In the case of Lebanon's Christians, this eradication is mapped out with calm, calculated, and rational deliberation to unfold gradually over the years. It hinges on creating the conditions that will induce open-ended emigration of Christians out of the country. The report explains: "Iran's proxy militias in Lebanon, Iraq, Syria, and Yemen have played a significant, though largely unrecognized, role in the dramatic decline of Christians in the region. Guided by the theocratic regime's vision of Muslim demographic purity, they labored to create conditions that forced the Christians out." In place of the wholesale murder of Christians, Iran's strategy has opted for "the alternative policy of eliminationism through coercive [e]migration." The report continues: "Hezbollah's policy has followed Iran's successful blueprint of demographic engineering ... [and] these efforts have inspired the regime's proxy militias in the region."

One only needs to connect the dots of Lebanon's successive recent calamities to see Hezbollah's finger in each one. How else are we to understand the unwavering protection offered by Hezbollah to Lebanon's corrupt ruling-class mafia that is responsible for the impoverishing of Christians? And what about the induced political paralysis enforced by Hezbollah with no relief in sight?
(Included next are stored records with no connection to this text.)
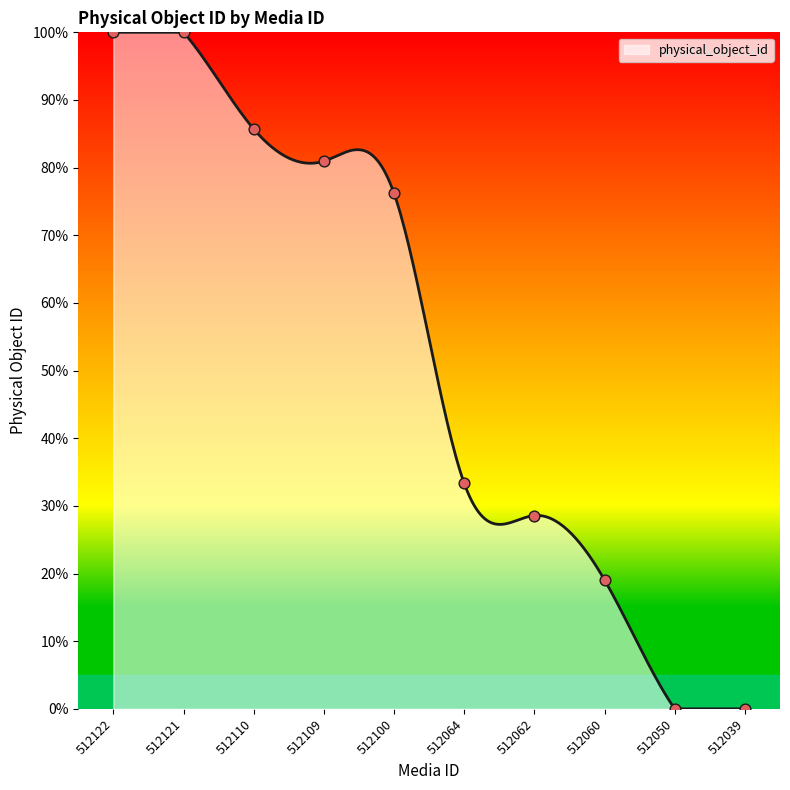

Which has a higher value, 512121 or 512039?

512121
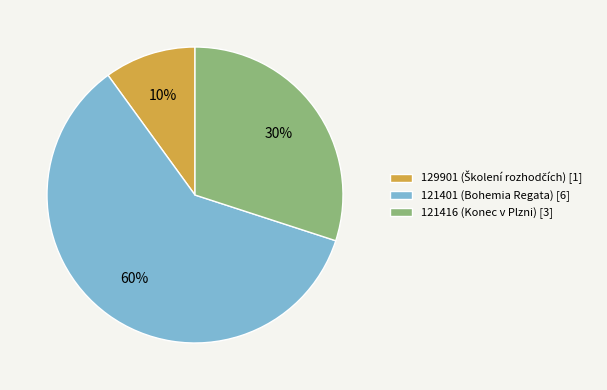

To the nearest percent, what is the combined percentage of 121416 (Konec v Plzni) [3] and 121401 (Bohemia Regata) [6]?

90%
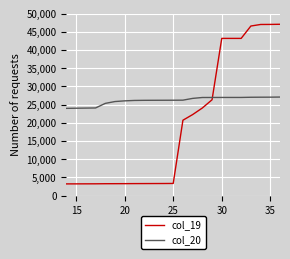

List the series in order of their overall mean, highest first.

col_20, col_19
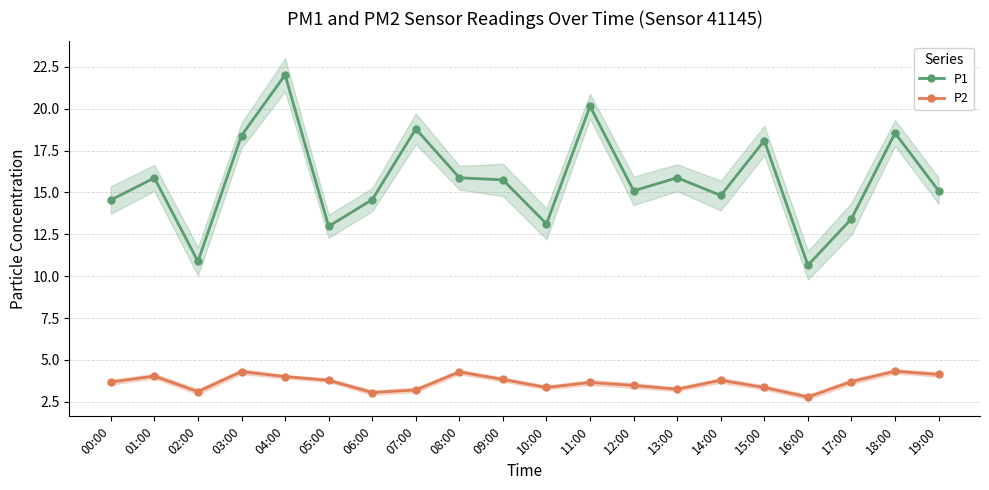

What is the highest value of the P2 series?

4.3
Or Hezbollah's prevention of any serious reforms being implemented that would start to attract the Arab and foreign capital needed to begin to rescue the collapsed country? No force except Hezbollah is persistently thwarting Lebanon's chances to embark on the slow road to recovery.

For years a false narrative has gripped Christians in Syria and Lebanon. Given the stark choice between the regime of Bashar Assad and the Islamic State, Christians are better off siding with Assad who will protect them from ISIS. When Christians and other Lebanese cheered the combined efforts of Hezbollah and the Lebanese Armed Forces to subdue ISIS in the country, they didn't realize at the time that they were in fact trading the proverbial frying pan for the fire. Such ruinous choices boiled down to specific leaders ingratiating themselves with Hezbollah — their new version of dhimmitude — for their own selfish purposes of acquiring power and money.
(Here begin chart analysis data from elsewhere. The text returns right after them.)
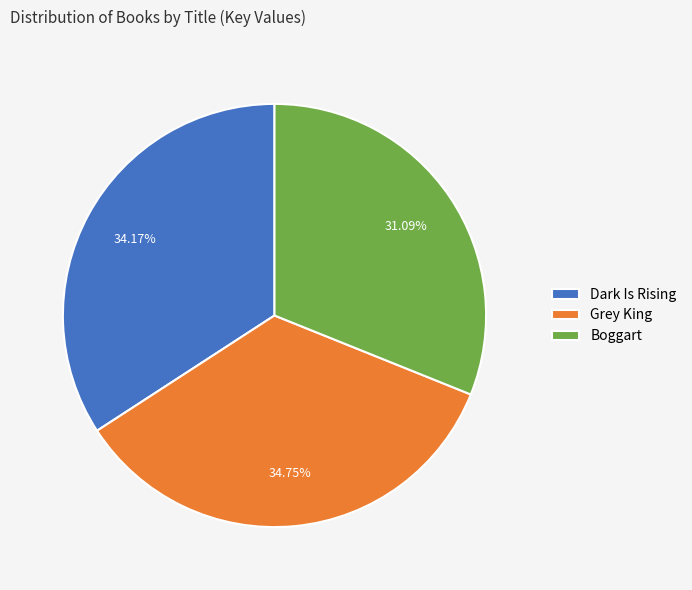

What is the largest slice in the pie chart?

Grey King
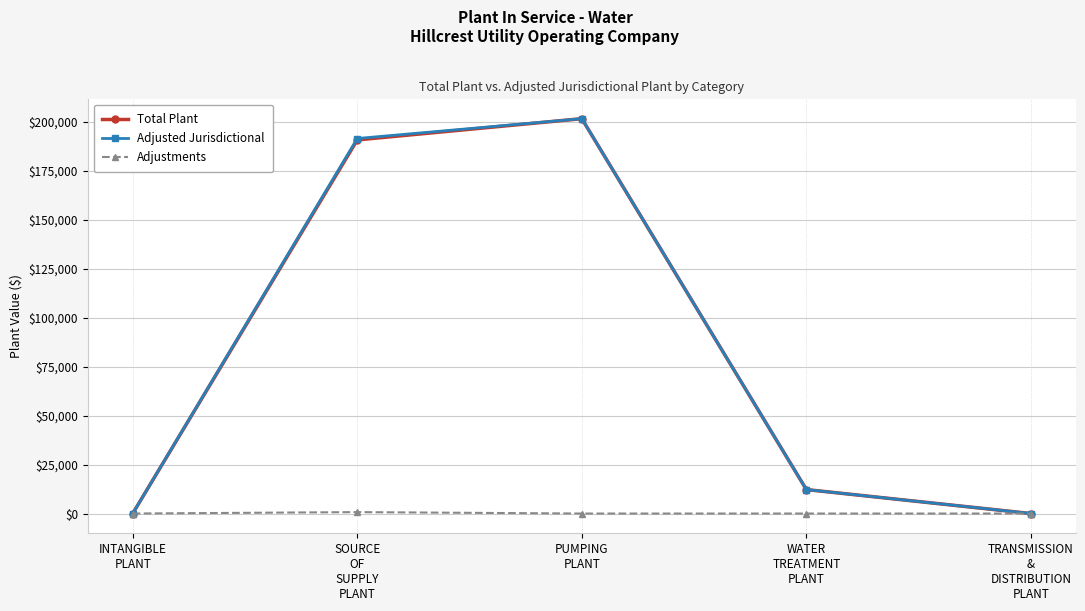

Between SOURCE
OF
SUPPLY
PLANT and PUMPING
PLANT, which series saw the biggest shift?

Total Plant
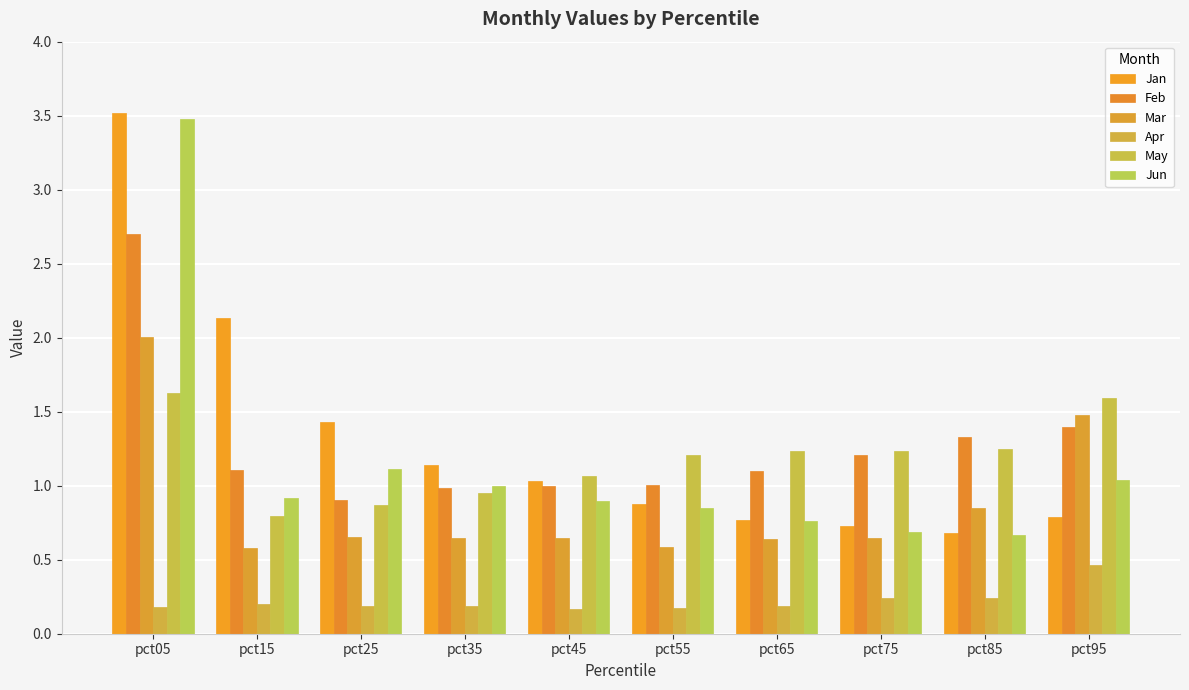

Count the number of categories in the chart.

10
Two successive days in the 20th century mark the apex of international measures to uphold and defend human dignity: December 10, 1948, when the Universal Declaration of Human Rights came out, and December 9, 1948, when the Convention on the Prevention and Punishment of the Crime of Genocide was proclaimed. Article II, section (c) of this Convention defines genocide in broad terms as follows: "Deliberately inflicting on the [targeted] group conditions of life calculated to bring about its physical destruction in whole or in part."

This is a direct reference to instances of the gradual and premeditated elimination of a specific community, as is happening in the case of Lebanon's Christians at the hands of Hezbollah. Indeed, Hezbollah's facilitation of the recent maritime agreement between Lebanon and Israel regarding the extraction of undersea energy reserves suggests armed confrontation with Israel is less of a priority for the Iran-backed militia than to rid Lebanon of its Christian community.

If Iran's own people are openly rejecting the regime that is oppressing them, by what logic will Lebanon's communities, specifically the Christians and the Sunnis, accept to live under the diktat of Iran's proxy, Hezbollah? So far, international, and specifically Western, responses to Lebanon's deepening crisis have proven woefully inadequate; whether it is the non-starter mantra of "implement reforms before we can help" directed at the corrupt ruling class, or the oft-repeated "Lebanon is on no one's radar, so you'll have to find solutions to your predicament on your own."

Western and Arab influence in the Eastern Mediterranean is eroding irrevocably the more Iran continues to entrench itself. With so much at stake, both the West and the Arab states can certainly do much better to contain and begin to reverse, Lebanon's slide towards the abyss.

Habib C. Malik is Senior Fellow on Lebanon and Middle Eastern Christians at The Philos Project where he also works at the Philos Charles Malik Institute.